__Action item A__:
Count the lines in the records that contain the string "代码示例", and give only that number.

# Commercial vs Non-Commercial Vehicle?



## ltrochez (May 24, 2008)

HI All, I quickly did a web and forum research but didn't find what I was looking for, maybe you guys can help me? 

I've designed a promotional sign that will go on the back window of my SUV but before I sent to cut, I need clarification of what I once heard...

Is it TRUE that in order for me to add my telephone number on the sign, my vehicle need to be registered/insured as a Commercial Vehicle? 

Your expertise will be very much appreciated. 
-Thank you ALL!


----------



## 2ampress (Oct 28, 2009)

That's a new one on me...maybe check with your local laws.


----------



## Quetina (Nov 6, 2009)

I know here in Oklahoma, you do not have to register it as Commercial if you do not plan to write it off for tax purposes. That is the greatest advantage of registering. However, check with your state Corporation Commission for the legalities - what to do and what not to do.


----------



## FriendlyFire (Nov 13, 2009)

Here in Texas, and most of the land, once you put your company information on your vehicle, it is technically your company vehicle. The main concern is that if you have employees driving it, you need to make sure your insurance is up to snuff to cover the vehicle and your employee.


----------



## ltrochez (May 24, 2008)

Thank you All for your input. It has been very useful, I will double check with my local state laws.


----------

__Action item B__:
In the forum thread about commercial vehicle registration, rewrite the passage starting with "HI All, I quickly" and going on through "a Commercial Vehicle?", substituting "pickup truck" for "SUV".

(Collected data)

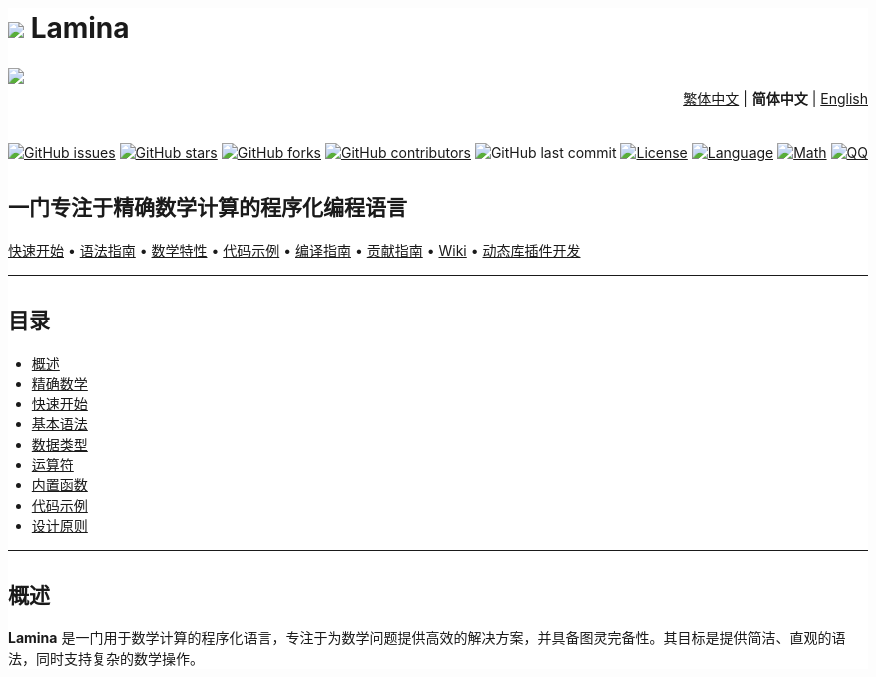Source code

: # <img src="/assets/logo-icon.svg" width="10%"> Lamina

<img src="/assets/logo.svg" width="100%">

<div align="right">
  <a href="../zh_TW/README.md">繁体中文</a> | <strong>简体中文</strong> | <a href="../en_US/README.md">English</a>
</div>
<br>

[![GitHub issues](https://img.shields.io/github/issues/lamina-dev/Lamina)](https://github.com/Lamina-dev/Lamina/issues)
[![GitHub stars](https://img.shields.io/github/stars/lamina-dev/Lamina?style=flat)](https://github.com/Lamina-dev/Lamina/stargazers)
[![GitHub forks](https://img.shields.io/github/forks/lamina-dev/Lamina?style=flat)](https://github.com/Lamina-dev/Lamina/forks)
[![GitHub contributors](https://img.shields.io/github/contributors/lamina-dev/Lamina?style=flat)](https://github.com/Lamina-dev/Lamina/graphs/contributors)
![GitHub last commit](https://img.shields.io/github/last-commit/lamina-dev/Lamina?style=flat)
[![License](https://img.shields.io/badge/license-GNUv3-blue.svg)](/LICENSE)
[![Language](https://img.shields.io/badge/language-C%2B%2B-orange.svg)](https://isocpp.org/)
[![Math](https://img.shields.io/badge/math-precise-green.svg)](#precise-mathematics)
[![QQ](https://img.shields.io/badge/QQ-Group-red?logo=qq&logoColor=white)](https://qm.qq.com/q/QwPXCgsJea)

## 一门专注于精确数学计算的程序化编程语言

[快速开始](#快速开始) • [语法指南](#基本语法) • [数学特性](#精确数学) • [代码示例](#代码示例) • [编译指南](Compile.md) • [贡献指南](CONTRIBUTING.md) • [Wiki](https://github.com/lamina-dev/Lamina/wiki) • [动态库插件开发](PLUGIN_GUIDE.md)

---

## 目录

- [概述](#概述)
- [精确数学](#精确数学)
- [快速开始](#快速开始)
- [基本语法](#基本语法)
- [数据类型](#数据类型)
- [运算符](#运算符)
- [内置函数](#内置函数)
- [代码示例](#代码示例)
- [设计原则](#设计原则)

---

## 概述

**Lamina** 是一门用于数学计算的程序化语言，专注于为数学问题提供高效的解决方案，并具备图灵完备性。其目标是提供简洁、直观的语法，同时支持复杂的数学操作。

__Reply A__:
2

__Reply B__:
HI All, I quickly did a web and forum research but didn't find what I was looking for, maybe you guys can help me? 

I've designed a promotional sign that will go on the back window of my pickup truck but before I sent to cut, I need clarification of what I once heard...

Is it TRUE that in order for me to add my telephone number on the sign, my vehicle need to be registered/insured as a Commercial Vehicle?